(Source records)
__________________________________________________

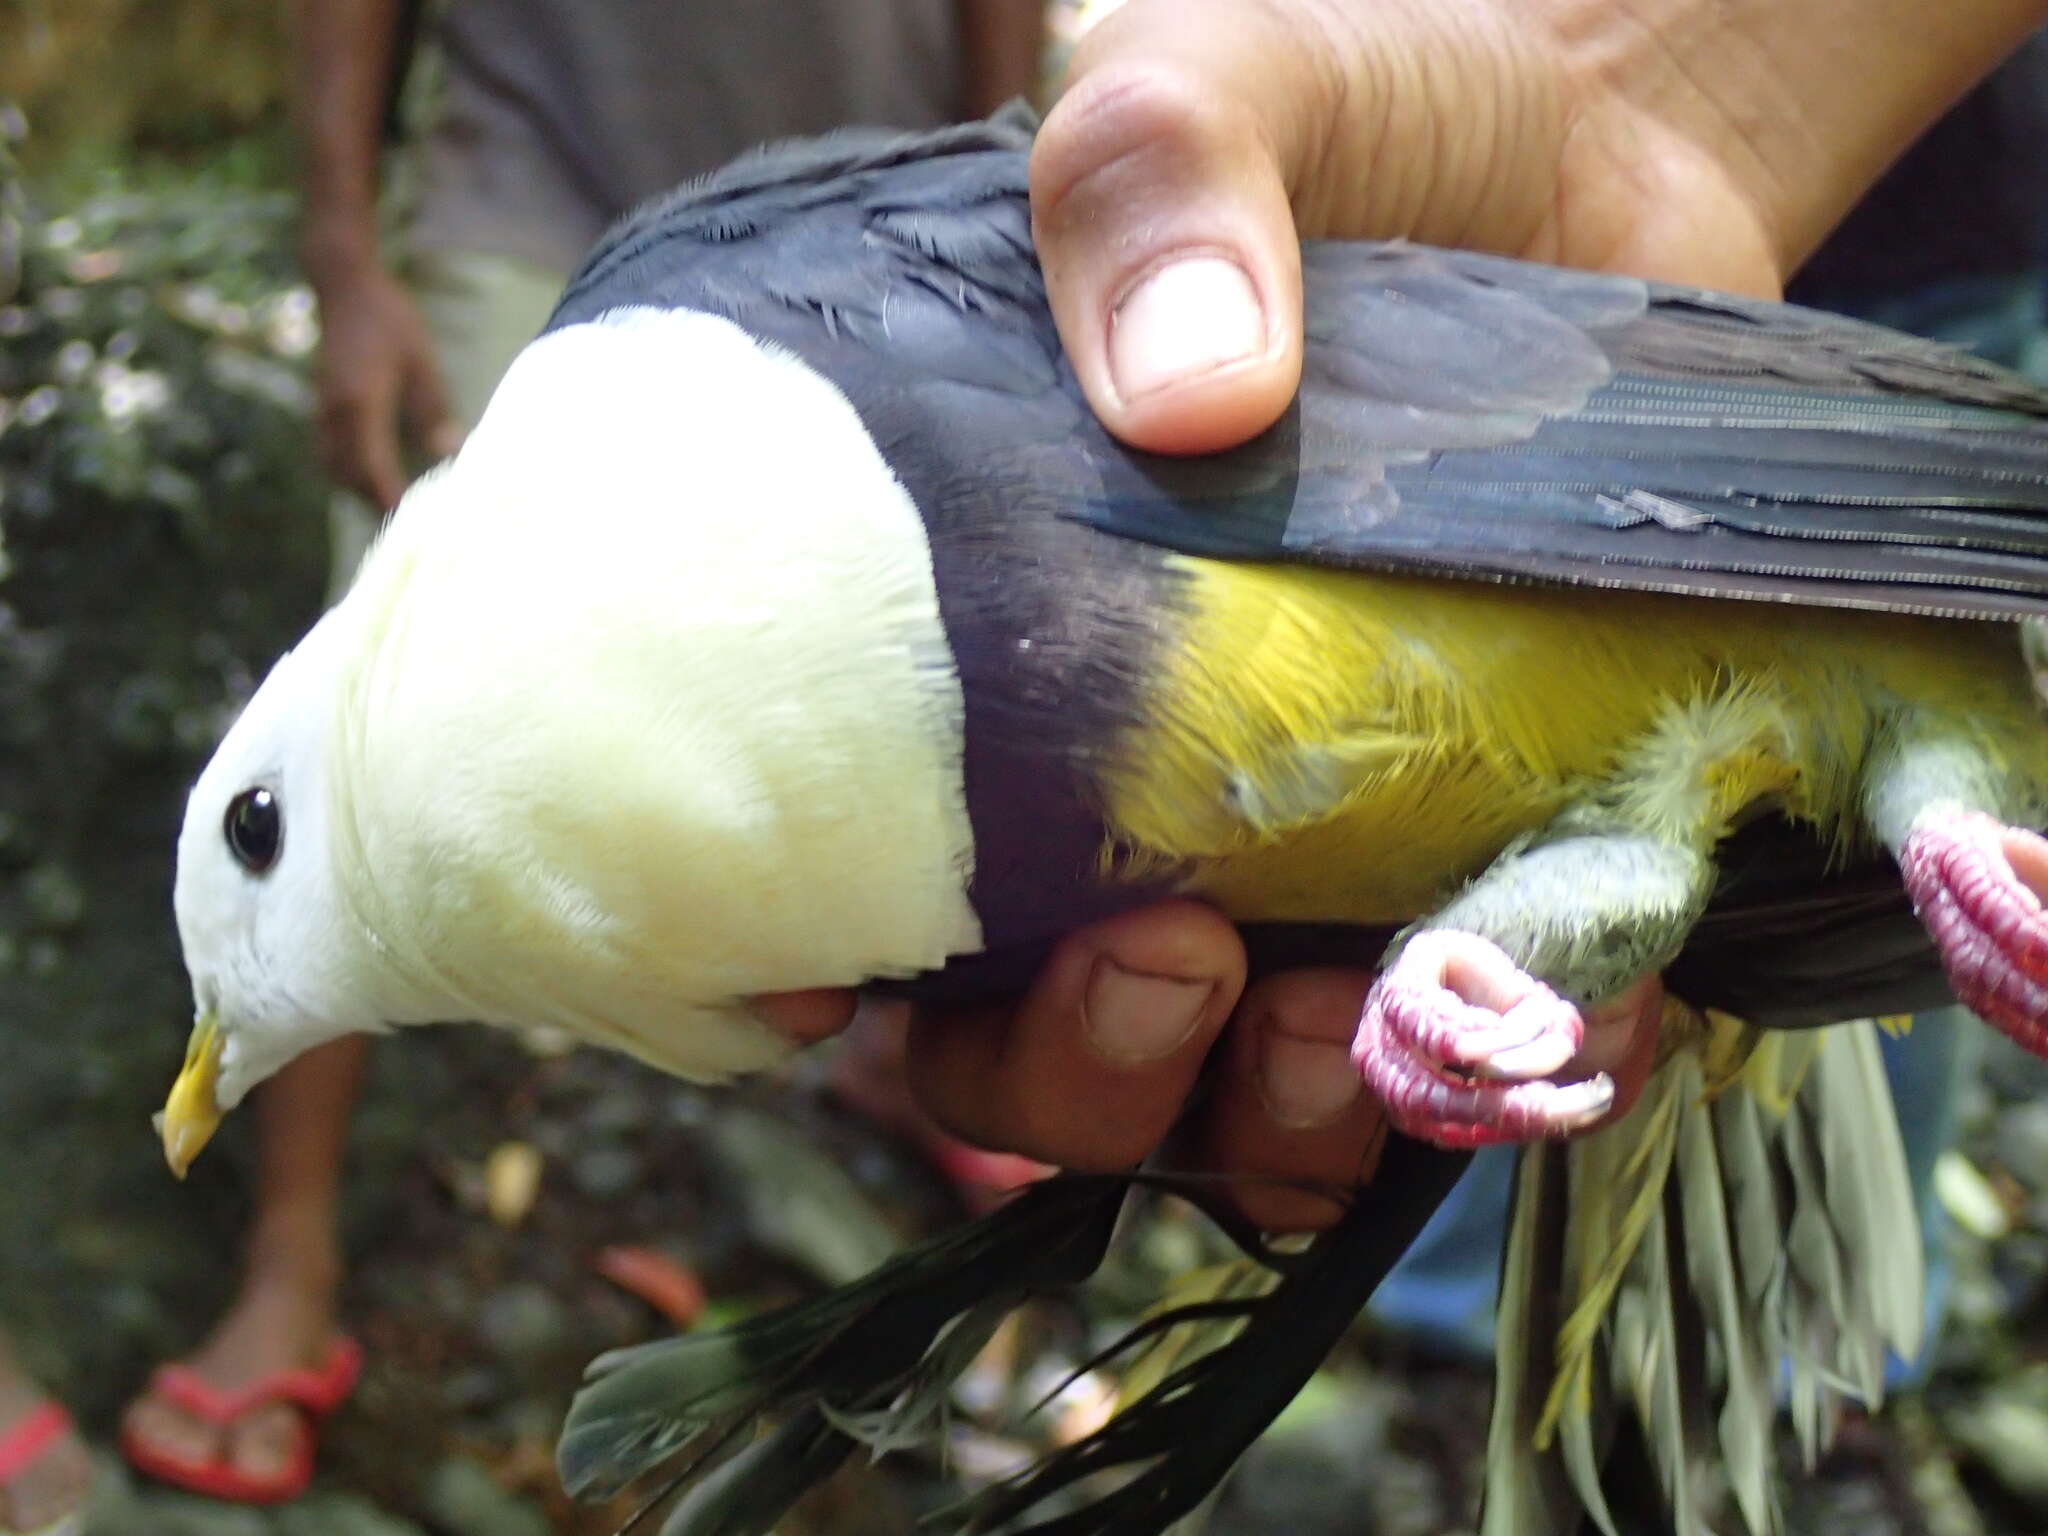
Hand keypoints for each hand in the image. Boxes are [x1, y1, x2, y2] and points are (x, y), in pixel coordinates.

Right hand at [308, 260, 462, 509]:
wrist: (345, 285)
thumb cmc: (389, 318)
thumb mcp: (422, 362)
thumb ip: (433, 410)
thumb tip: (450, 454)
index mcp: (359, 405)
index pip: (373, 468)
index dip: (390, 499)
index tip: (413, 524)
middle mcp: (335, 414)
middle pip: (349, 476)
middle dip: (375, 503)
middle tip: (410, 528)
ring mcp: (324, 410)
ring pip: (336, 467)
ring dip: (361, 490)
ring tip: (395, 510)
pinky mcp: (324, 406)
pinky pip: (331, 452)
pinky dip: (350, 472)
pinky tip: (375, 479)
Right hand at [769, 0, 2037, 1229]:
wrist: (1599, 137)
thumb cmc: (1357, 117)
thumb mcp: (1216, 89)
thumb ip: (1158, 182)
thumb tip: (1194, 390)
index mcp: (991, 655)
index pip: (854, 876)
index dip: (819, 980)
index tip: (832, 996)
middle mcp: (1128, 785)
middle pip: (1034, 1044)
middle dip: (1076, 1072)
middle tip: (1166, 963)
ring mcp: (1315, 842)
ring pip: (1237, 1095)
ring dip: (1270, 1116)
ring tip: (1343, 1031)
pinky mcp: (1498, 855)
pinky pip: (1470, 1043)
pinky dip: (1493, 1076)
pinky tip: (1545, 1019)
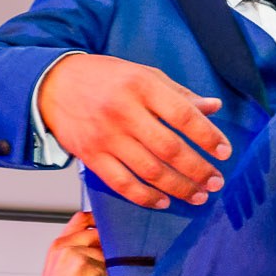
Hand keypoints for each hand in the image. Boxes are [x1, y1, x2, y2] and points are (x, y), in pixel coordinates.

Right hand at [10, 212, 105, 275]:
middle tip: (116, 262)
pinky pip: (111, 268)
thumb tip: (108, 242)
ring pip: (109, 253)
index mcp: (58, 245)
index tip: (114, 227)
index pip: (82, 218)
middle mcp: (64, 245)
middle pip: (100, 233)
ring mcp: (75, 254)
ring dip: (113, 267)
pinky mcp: (85, 265)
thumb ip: (78, 250)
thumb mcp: (62, 270)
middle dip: (112, 247)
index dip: (100, 221)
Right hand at [38, 53, 231, 208]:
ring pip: (149, 170)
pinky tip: (164, 201)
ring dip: (179, 187)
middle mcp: (123, 112)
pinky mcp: (91, 156)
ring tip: (198, 195)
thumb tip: (214, 107)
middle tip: (216, 181)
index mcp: (141, 86)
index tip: (224, 151)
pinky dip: (146, 197)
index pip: (182, 115)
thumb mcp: (143, 75)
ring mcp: (105, 137)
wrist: (52, 84)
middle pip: (169, 148)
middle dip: (197, 169)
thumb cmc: (104, 78)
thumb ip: (179, 94)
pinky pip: (122, 184)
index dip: (207, 136)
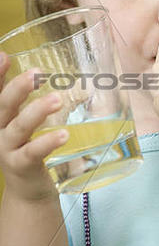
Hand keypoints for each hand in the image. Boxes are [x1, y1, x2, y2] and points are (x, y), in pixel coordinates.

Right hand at [0, 52, 68, 201]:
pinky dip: (47, 142)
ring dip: (36, 111)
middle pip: (2, 106)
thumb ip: (28, 102)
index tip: (4, 56)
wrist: (25, 189)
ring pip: (18, 127)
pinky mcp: (21, 166)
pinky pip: (33, 152)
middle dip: (18, 88)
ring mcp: (7, 149)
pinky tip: (64, 134)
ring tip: (56, 99)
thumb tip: (46, 76)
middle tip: (37, 72)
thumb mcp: (23, 123)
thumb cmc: (26, 149)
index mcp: (0, 117)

__________________________________________________

What is being asked
Your answer must be exactly the lines from the one with "thumb ip: (78, 250)" through the final line of the data, with no pictures in it.

Exercise response
thumb ip: (78, 250)
thumb mcp: (62, 270)
middle dip: (112, 247)
index dip: (100, 221)
Right hand at [38, 53, 231, 208]:
ring pip: (149, 170)
pinky tip: (164, 201)
ring dip: (179, 187)
middle mcp: (123, 112)
pinky mcp: (91, 156)
ring tip: (198, 195)
thumb tip: (214, 107)
middle tip: (216, 181)
index mcp: (141, 86)
index tip: (224, 151)
pinky dip: (146, 197)
index pip: (182, 115)
thumb mcp: (143, 75)
ring mcp: (105, 137)
wrist: (52, 84)
middle pip: (169, 148)
middle dip: (197, 169)
thumb cmc: (104, 78)
thumb ip: (179, 94)
pinky pip: (122, 184)
index dip: (207, 136)
Hand keypoints for each hand in the image. Boxes are [x1, y1, x2, y2] and points are (x, y), in pixel coordinates.

Right hand at [0, 52, 68, 201]:
pinky dip: (47, 142)
ring dip: (36, 111)
middle pip: (2, 106)
thumb ip: (28, 102)
index tip: (4, 56)
wrist: (25, 189)
ring pip: (18, 127)
pinky mcp: (21, 166)
pinky pip: (33, 152)
middle dip: (18, 88)
ring mcp: (7, 149)
pinky tip: (64, 134)
ring tip: (56, 99)
thumb tip: (46, 76)
middle tip: (37, 72)
thumb mcp: (23, 123)
thumb cmc: (26, 149)
index mcp: (0, 117)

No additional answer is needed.